プレスリリース要約
株式会社レゾナックと電力中央研究所は、次世代パワー半導体材料として注目される「SiCエピウェハー」の高品質・高生産性製造技術の開発において、第58回市村産業賞「貢献賞」を共同受賞しました。EVやデータセンターの省エネ化に直結するこの技術は、量産化と低コスト化の壁を打ち破るブレイクスルーとして期待されています。
株式会社レゾナックと一般財団法人電力中央研究所が共同開発した「パワー半導体用高品質SiCエピタキシャルウェハー(エピウェハー)の高生産性製造技術」が、第58回市村産業賞「貢献賞」を受賞しました。この技術は、従来のシリコンに代わる次世代パワー半導体素材であるシリコンカーバイド(SiC)の普及を阻んでいた「高品質化」と「低コスト化(高生産性)」の両立という課題を解決するものです。レゾナックが培ってきた技術力と電力中央研究所の知見、さらに装置メーカーやデバイスメーカーとの共創によって、量産レベルでの安定した低欠陥化と生産性の向上が達成されました。
開発された新技術は、主に4つのアプローチで構成されています。
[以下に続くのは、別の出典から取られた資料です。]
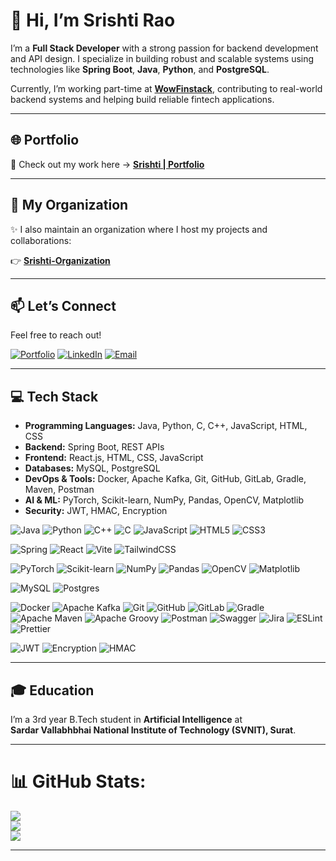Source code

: # 👋 Hi, I’m Srishti Rao

I’m a **Full Stack Developer** with a strong passion for backend development and API design. I specialize in building robust and scalable systems using technologies like **Spring Boot**, **Java**, **Python**, and **PostgreSQL**.

Currently, I’m working part-time at **[WowFinstack](https://wowfinstack.com)**, contributing to real-world backend systems and helping build reliable fintech applications.

---

## 🌐 Portfolio
🚀 Check out my work here → [**Srishti | Portfolio**](https://srishti-rao.vercel.app)

---

## 🏢 My Organization  

✨ I also maintain an organization where I host my projects and collaborations:  

👉 [**Srishti-Organization**](https://github.com/Srishti-Organization)  

---

## 📫 Let’s Connect

Feel free to reach out!  

[![Portfolio](https://img.shields.io/badge/Portfolio-%23000000.svg?style=for-the-badge&logo=vercel&logoColor=white)](https://srishti-rao.vercel.app) 
[![LinkedIn](https://img.shields.io/badge/LinkedIn-%230077B5.svg?style=for-the-badge&logo=linkedin&logoColor=white)](https://linkedin.com/in/srishti-rao-) 
[![Email](https://img.shields.io/badge/Email-D14836?style=for-the-badge&logo=gmail&logoColor=white)](mailto:srishtirao7@gmail.com)


---

## 💻 Tech Stack

- **Programming Languages:** Java, Python, C, C++, JavaScript, HTML, CSS  
- **Backend:** Spring Boot, REST APIs  
- **Frontend:** React.js, HTML, CSS, JavaScript  
- **Databases:** MySQL, PostgreSQL  
- **DevOps & Tools:** Docker, Apache Kafka, Git, GitHub, GitLab, Gradle, Maven, Postman  
- **AI & ML:** PyTorch, Scikit-learn, NumPy, Pandas, OpenCV, Matplotlib  
- **Security:** JWT, HMAC, Encryption  

![Java](https://img.shields.io/badge/java-%23ED8B00.svg?style=for-the-badge&logo=openjdk&logoColor=white) 
![Python](https://img.shields.io/badge/python-3670A0?style=for-the-badge&logo=python&logoColor=ffdd54) 
![C++](https://img.shields.io/badge/c++-%2300599C.svg?style=for-the-badge&logo=c%2B%2B&logoColor=white) 
![C](https://img.shields.io/badge/c-%2300599C.svg?style=for-the-badge&logo=c&logoColor=white) 
![JavaScript](https://img.shields.io/badge/javascript-%23323330.svg?style=for-the-badge&logo=javascript&logoColor=%23F7DF1E) 
![HTML5](https://img.shields.io/badge/html5-%23E34F26.svg?style=for-the-badge&logo=html5&logoColor=white) 
![CSS3](https://img.shields.io/badge/css3-%231572B6.svg?style=for-the-badge&logo=css3&logoColor=white) 

![Spring](https://img.shields.io/badge/spring-%236DB33F.svg?style=for-the-badge&logo=spring&logoColor=white) 
![React](https://img.shields.io/badge/react-%2320232a.svg?style=for-the-badge&logo=react&logoColor=%2361DAFB) 
![Vite](https://img.shields.io/badge/vite-%23646CFF.svg?style=for-the-badge&logo=vite&logoColor=white)
![TailwindCSS](https://img.shields.io/badge/tailwindcss-%2338B2AC.svg?style=for-the-badge&logo=tailwind-css&logoColor=white)

![PyTorch](https://img.shields.io/badge/PyTorch-%23EE4C2C.svg?style=for-the-badge&logo=pytorch&logoColor=white) 
![Scikit-learn](https://img.shields.io/badge/scikit--learn-%23F7931E.svg?style=for-the-badge&logo=scikitlearn&logoColor=white) 
![NumPy](https://img.shields.io/badge/numpy-%23013243.svg?style=for-the-badge&logo=numpy&logoColor=white) 
![Pandas](https://img.shields.io/badge/pandas-%23150458.svg?style=for-the-badge&logo=pandas&logoColor=white) 
![OpenCV](https://img.shields.io/badge/opencv-%23white.svg?style=for-the-badge&logo=opencv&logoColor=black) 
![Matplotlib](https://img.shields.io/badge/Matplotlib-%23007ACC.svg?style=for-the-badge&logo=plotly&logoColor=white) 

![MySQL](https://img.shields.io/badge/mysql-4479A1.svg?style=for-the-badge&logo=mysql&logoColor=white) 
![Postgres](https://img.shields.io/badge/postgres-%23316192.svg?style=for-the-badge&logo=postgresql&logoColor=white) 

![Docker](https://img.shields.io/badge/docker-%230db7ed.svg?style=for-the-badge&logo=docker&logoColor=white) 
![Apache Kafka](https://img.shields.io/badge/Apache%20Kafka-000?style=for-the-badge&logo=apachekafka) 
![Git](https://img.shields.io/badge/git-%23F05033.svg?style=for-the-badge&logo=git&logoColor=white) 
![GitHub](https://img.shields.io/badge/github-%23121011.svg?style=for-the-badge&logo=github&logoColor=white) 
![GitLab](https://img.shields.io/badge/gitlab-%23181717.svg?style=for-the-badge&logo=gitlab&logoColor=white) 
![Gradle](https://img.shields.io/badge/Gradle-02303A.svg?style=for-the-badge&logo=Gradle&logoColor=white) 
![Apache Maven](https://img.shields.io/badge/Apache%20Maven-C71A36?style=for-the-badge&logo=Apache%20Maven&logoColor=white) 
![Apache Groovy](https://img.shields.io/badge/Apache%20Groovy-4298B8.svg?style=for-the-badge&logo=Apache+Groovy&logoColor=white) 
![Postman](https://img.shields.io/badge/Postman-FF6C37?style=for-the-badge&logo=postman&logoColor=white) 
![Swagger](https://img.shields.io/badge/-Swagger-%23Clojure?style=for-the-badge&logo=swagger&logoColor=white) 
![Jira](https://img.shields.io/badge/jira-%230A0FFF.svg?style=for-the-badge&logo=jira&logoColor=white) 
![ESLint](https://img.shields.io/badge/eslint-4B3263?style=for-the-badge&logo=eslint&logoColor=white)
![Prettier](https://img.shields.io/badge/prettier-1A2C34?style=for-the-badge&logo=prettier&logoColor=F7BA3E) 

![JWT](https://img.shields.io/badge/JWT-black?style=for-the-badge&logo=jsonwebtokens) 
![Encryption](https://img.shields.io/badge/Encryption-%23007ACC.svg?style=for-the-badge&logo=security&logoColor=white) 
![HMAC](https://img.shields.io/badge/HMAC-%23FF6F00.svg?style=for-the-badge&logo=cryptography&logoColor=white)


---

## 🎓 Education

I’m a 3rd year B.Tech student in **Artificial Intelligence** at  
**Sardar Vallabhbhai National Institute of Technology (SVNIT), Surat**.

---

# 📊 GitHub Stats:
![](https://github-readme-stats.vercel.app/api?username=srishti-rao&theme=blueberry&hide_border=false&include_all_commits=true&count_private=true)<br/>
![](https://nirzak-streak-stats.vercel.app/?user=srishti-rao&theme=blueberry&hide_border=false)<br/>
![](https://github-readme-stats.vercel.app/api/top-langs/?username=srishti-rao&theme=blueberry&hide_border=false&include_all_commits=true&count_private=true&layout=compact)

---
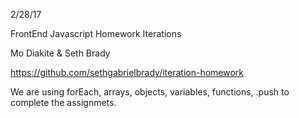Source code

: 2/28/17

FrontEnd Javascript Homework
Iterations

Mo Diakite & Seth Brady

https://github.com/sethgabrielbrady/iteration-homework

We are using forEach, arrays, objects, variables, functions, .push
    to complete the assignmets.
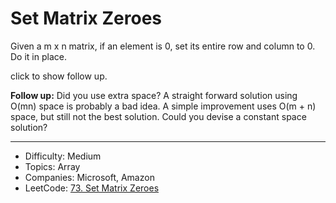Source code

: # Set Matrix Zeroes

Given a m x n matrix, if an element is 0, set its entire row and column to 0. Do it in place.

click to show follow up.

**Follow up:**
Did you use extra space?
A straight forward solution using O(mn) space is probably a bad idea.
A simple improvement uses O(m + n) space, but still not the best solution.
Could you devise a constant space solution?

---

* Difficulty: Medium
* Topics: Array
* Companies: Microsoft, Amazon
* LeetCode: [73. Set Matrix Zeroes](https://leetcode.com/problems/set-matrix-zeroes/description/)
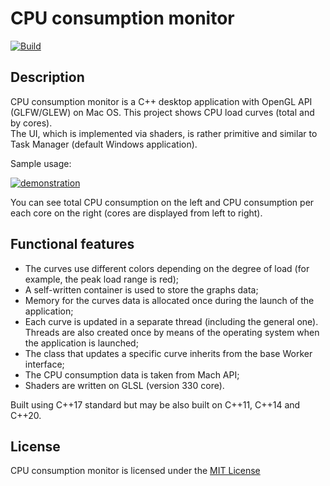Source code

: # CPU consumption monitor

[![Build](https://github.com/kalkolay/CPU_consumption/actions/workflows/macos-cmake-build.yml/badge.svg)](https://github.com/kalkolay/CPU_consumption/actions/workflows/macos-cmake-build.yml)

## Description

CPU consumption monitor is a C++ desktop application with OpenGL API (GLFW/GLEW) on Mac OS. This project shows CPU load curves (total and by cores).\
The UI, which is implemented via shaders, is rather primitive and similar to Task Manager (default Windows application).

Sample usage:

<a href="https://ibb.co/BywtRKW"><img src="https://i.ibb.co/2v5yBYV/demonstration.png" alt="demonstration" border="0" /></a>

You can see total CPU consumption on the left and CPU consumption per each core on the right (cores are displayed from left to right). 

## Functional features
- The curves use different colors depending on the degree of load (for example, the peak load range is red);
- A self-written container is used to store the graphs data;
- Memory for the curves data is allocated once during the launch of the application;
- Each curve is updated in a separate thread (including the general one). Threads are also created once by means of the operating system when the application is launched;
- The class that updates a specific curve inherits from the base Worker interface;
- The CPU consumption data is taken from Mach API;
- Shaders are written on GLSL (version 330 core).

Built using C++17 standard but may be also built on C++11, C++14 and C++20.

## License

CPU consumption monitor is licensed under the [MIT License](https://github.com/kalkolay/CPU_consumption/blob/main/LICENSE)

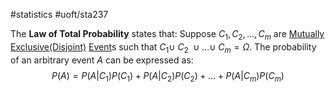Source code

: #statistics 
#uoft/sta237 


The **Law of Total Probability** states that:
Suppose $C_1, C_2,...,C_m$ are [Mutually Exclusive(Disjoint)](Mutually%20Exclusive(Disjoint)) [Event](Event.md)s such that $C_1 \cup \ C_2 \ \cup ... \cup \ C_m = \Omega$. The probability of an arbitrary event $A$ can be expressed as: $$P(A)=P(A|C_1)P(C_1)+P(A|C_2)P(C_2)+...+P(A|C_m)P(C_m)$$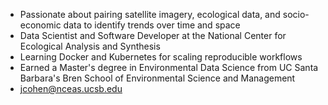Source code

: * Passionate about pairing satellite imagery, ecological data, and socio-economic data to identify trends over time and space 
* Data Scientist and Software Developer at the National Center for Ecological Analysis and Synthesis
* Learning Docker and Kubernetes for scaling reproducible workflows
* Earned a Master's degree in Environmental Data Science from UC Santa Barbara's Bren School of Environmental Science and Management 
* jcohen@nceas.ucsb.edu
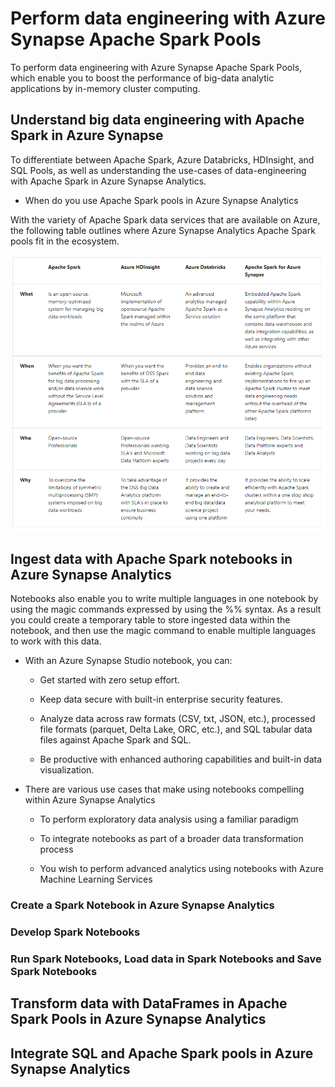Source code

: # Perform data engineering with Azure Synapse Apache Spark Pools

To perform data engineering with Azure Synapse Apache Spark Pools, which enable you to boost the performance of big-data analytic applications by in-memory cluster computing.

## Understand big data engineering with Apache Spark in Azure Synapse

To differentiate between Apache Spark, Azure Databricks, HDInsight, and SQL Pools, as well as understanding the use-cases of data-engineering with Apache Spark in Azure Synapse Analytics.

* When do you use Apache Spark pools in Azure Synapse Analytics

With the variety of Apache Spark data services that are available on Azure, the following table outlines where Azure Synapse Analytics Apache Spark pools fit in the ecosystem.

<img src="./whentouseapachespark.png" />

##  Ingest data with Apache Spark notebooks in Azure Synapse Analytics

Notebooks also enable you to write multiple languages in one notebook by using the magic commands expressed by using the %%<Name of Language> syntax. As a result you could create a temporary table to store ingested data within the notebook, and then use the magic command to enable multiple languages to work with this data.

*   With an Azure Synapse Studio notebook, you can:

    *   Get started with zero setup effort.
  
    *   Keep data secure with built-in enterprise security features.
  
    *   Analyze data across raw formats (CSV, txt, JSON, etc.), processed file formats (parquet, Delta Lake, ORC, etc.), and SQL tabular data files against Apache Spark and SQL.
  
    *   Be productive with enhanced authoring capabilities and built-in data visualization.
  
*   There are various use cases that make using notebooks compelling within Azure Synapse Analytics   
   
    *   To perform exploratory data analysis using a familiar paradigm
   
    *   To integrate notebooks as part of a broader data transformation process
   
    *   You wish to perform advanced analytics using notebooks with Azure Machine Learning Services
   
###  Create a Spark Notebook in Azure Synapse Analytics

### Develop Spark Notebooks

### Run Spark Notebooks, Load data in Spark Notebooks and Save Spark Notebooks

##  Transform data with DataFrames in Apache Spark Pools in Azure Synapse Analytics


##  Integrate SQL and Apache Spark pools in Azure Synapse Analytics


##  
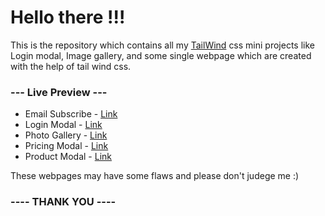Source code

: <h1>Hello there !!!</h1>
<p>This is the repository which contains all my <a href="https://www.tailwindcss.com">TailWind</a> css mini projects like Login modal, Image gallery, and some single webpage which are created with the help of tail wind css.
<h3>--- Live Preview ---</h3>
<ul>
  <li>Email Subscribe - <a href="https://644a581b702b3d79f41657a5--monumental-rugelach-541196.netlify.app/">Link</a></li>  
  <li>Login Modal - <a href="https://644a58a1ae4bb47b53f41e59--melodious-gumdrop-60274e.netlify.app/">Link</a></li>
  <li>Photo Gallery - <a href="https://644a592956d96003a55d8449--joyful-figolla-7bd292.netlify.app/">Link</a></li>
  <li>Pricing Modal - <a href="https://644a59803d8e6f03d008d649--melodious-narwhal-d3d8ba.netlify.app/">Link</a></li>
  <li>Product Modal - <a href="https://644a59bd7746a701d7e7376a--keen-piroshki-37963a.netlify.app/">Link</a></li>
</ul>
<p>These webpages may have some flaws and please don't judege me :)</p>
<h3>---- THANK YOU ----</h3>
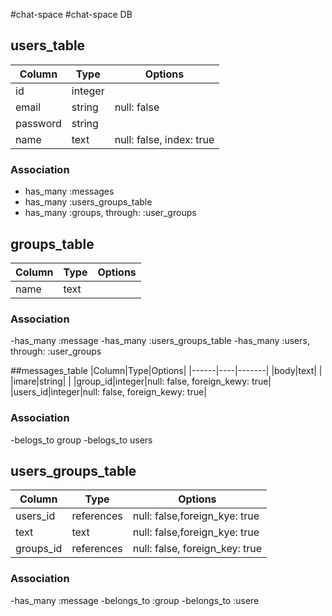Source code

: #chat-space
#chat-space DB

## users_table
|Column|Type|Options|
|------|----|-------|
|id|integer| |
|email|string|null: false|
|password|string| |
|name|text|null: false, index: true|

### Association
- has_many :messages
- has_many :users_groups_table
- has_many :groups, through: :user_groups

## groups_table
|Column|Type|Options|
|------|----|-------|
|name|text| |
### Association
-has_many :message
-has_many :users_groups_table
-has_many :users, through: :user_groups

##messages_table
|Column|Type|Options|
|------|----|-------|
|body|text| |
|imare|string| |
|group_id|integer|null: false, foreign_kewy: true|
|users_id|integer|null: false, foreign_kewy: true|

### Association
-belogs_to group
-belogs_to users


## users_groups_table
|Column|Type|Options|
|------|----|-------|
|users_id|references|null: false,foreign_kye: true|
|text|text|null: false,foreign_kye: true|
|groups_id|references|null: false, foreign_key: true|

### Association

-has_many :message
-belongs_to :group
-belongs_to :usere
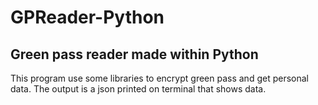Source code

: # GPReader-Python
## Green pass reader made within Python
This program use some libraries to encrypt green pass and get personal data. The output is a json printed on terminal that shows data.
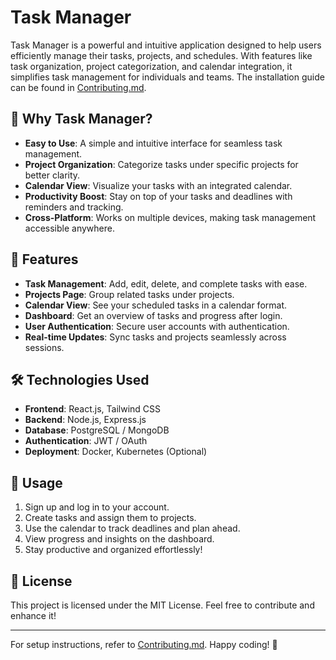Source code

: # Task Manager

Task Manager is a powerful and intuitive application designed to help users efficiently manage their tasks, projects, and schedules. With features like task organization, project categorization, and calendar integration, it simplifies task management for individuals and teams. The installation guide can be found in [Contributing.md](./Contributing.md).

## 🌟 Why Task Manager?

- **Easy to Use**: A simple and intuitive interface for seamless task management.
- **Project Organization**: Categorize tasks under specific projects for better clarity.
- **Calendar View**: Visualize your tasks with an integrated calendar.
- **Productivity Boost**: Stay on top of your tasks and deadlines with reminders and tracking.
- **Cross-Platform**: Works on multiple devices, making task management accessible anywhere.

## 🚀 Features

- **Task Management**: Add, edit, delete, and complete tasks with ease.
- **Projects Page**: Group related tasks under projects.
- **Calendar View**: See your scheduled tasks in a calendar format.
- **Dashboard**: Get an overview of tasks and progress after login.
- **User Authentication**: Secure user accounts with authentication.
- **Real-time Updates**: Sync tasks and projects seamlessly across sessions.

## 🛠️ Technologies Used

- **Frontend**: React.js, Tailwind CSS
- **Backend**: Node.js, Express.js
- **Database**: PostgreSQL / MongoDB
- **Authentication**: JWT / OAuth
- **Deployment**: Docker, Kubernetes (Optional)

## 📌 Usage

1. Sign up and log in to your account.
2. Create tasks and assign them to projects.
3. Use the calendar to track deadlines and plan ahead.
4. View progress and insights on the dashboard.
5. Stay productive and organized effortlessly!

## 📜 License

This project is licensed under the MIT License. Feel free to contribute and enhance it!

---

For setup instructions, refer to [Contributing.md](./Contributing.md). Happy coding! 🚀
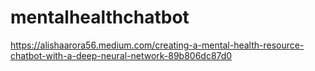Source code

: # mentalhealthchatbot

https://alishaarora56.medium.com/creating-a-mental-health-resource-chatbot-with-a-deep-neural-network-89b806dc87d0 
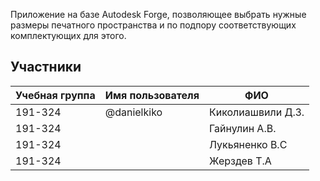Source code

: Приложение на базе Autodesk Forge, позволяющее выбрать нужные размеры печатного пространства и по подпору соответствующих комплектующих для этого.
## Участники

| Учебная группа | Имя пользователя  | ФИО               |
|----------------|-------------------|-------------------|
| 191-324        | @danielkiko         | Киколиашвили Д.З.|
| 191-324        |                     | Гайнулин А.В.    |
| 191-324        |                     | Лукьяненко В.С   |
| 191-324        |                     | Жерздев Т.А      |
1つ目は成膜時の表面欠陥を抑制する装置設計、2つ目は基板からの内在欠陥(基底面転位)を大幅に低減する界面制御プロセス、3つ目は欠陥を高精度に検出する量産検査技術の活用、そして4つ目は高温搬送や低熱容量化による昇降温時間の短縮です。これらにより、車載や鉄道用途で求められる極めて高い信頼性を確保しつつ、SiCパワーデバイスの初期歩留まり向上と製造コストの削減に成功しました。すでにEVの電費改善やデータセンターの省エネ化において実用的な効果を上げています。


Journalポイント
実はこれ、EVの航続距離を伸ばしたり、急増するデータセンターの消費電力を劇的に抑えたりするための極めて重要な基盤技術なんです。
え、そうなんですか? 半導体の基板となるウェハーの技術が、どうしてそんなに大きな省エネ効果を生み出せるんですか?
実は今、世界的なAIの拡大や社会の電化によって電力需要が爆発的に増えています。そこで、電気を無駄なく変換してロスを極限まで減らせるパワー半導体の進化が不可欠という背景があるんです。
でも、パワー半導体なら、もともと使われている従来のシリコン素材では性能を高めるのが難しいということなのでしょうか?
そうなんです。シリコンはすでに物理的な限界を迎えています。そこで、従来のシリコンに比べて電力損失を大幅に削減できるSiC(シリコンカーバイド)という新材料が今、強く求められているんですよ。
なるほど、限界を突破する新素材なんですね!それならそのSiCウェハーをどんどん使えば良いと思うのですが、これまでは何が普及のハードルになっていたんですか?
SiCウェハーというのはシリコンカーバイドで作られた半導体基板のことで、非常に硬く加工が難しいため、製造中の欠陥発生や高コストが課題でした。今回の技術は、独自の装置設計や高精度な検査技術により、高品質な製品の低コストかつ安定した量産を可能にしたんです。
品質とコストの両立という最大の課題をクリアしたのですね。他社も同様の技術開発を進めているのでしょうか?
実は業界全体がSiCの量産化へシフトしています。その中でレゾナックは、自社内だけに閉じこもらず、研究機関や装置メーカー、顧客であるデバイスメーカーとの『共創』を進めることで、量産レベルでの実用化において一歩リードした形です。
自前主義にこだわらず、多様なプレイヤーと連携したからこそ実現できた技術なのですね。大変勉強になりました!